Each voter has 100 points to distribute among the candidates according to his preferences. All candidates in the vote have 0 points by default.

  1. For each single vote, get the normalized votes on all subsets conteining at least 2 candidates. Add up the points for each candidate of the normalized votes, obtaining the converted original vote.
  2. After obtaining all the converted original votes, the candidate with the lowest sum, of the converted votes, loses.
  3. Eliminate the loser from all the original votes. Repeat the whole process from the beginning, leaving as many winner as you like.

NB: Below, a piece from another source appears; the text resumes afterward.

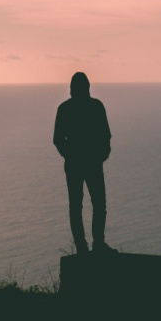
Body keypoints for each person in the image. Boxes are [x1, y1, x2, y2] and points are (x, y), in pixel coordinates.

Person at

% of victory: got the winners, eliminate the losers from all the original votes and normalize. The % of victory are obtained from the sum of the points for each candidate.

Normalization

Given a vote like this: A[60], B[30], C[10], D[0] to normalize it to the subset of candidates A,B,C you have to:

  • set the candidate (s) with the lowest score between A,B,C to 0.
  • apply the following formula on the other candidates:
S = sum of the points of the candidates.
v0 = value of candidate X, before normalization
v1 = value of candidate X, after normalization.
v1 = (v0/S)*100

In normalization for the % of victory, use the same formula without setting the candidate with the lowest score to 0.

If the candidates of the subset, in a certain vote, all have the same score different from 0 then, before normalization, don’t set the lowest score to 0.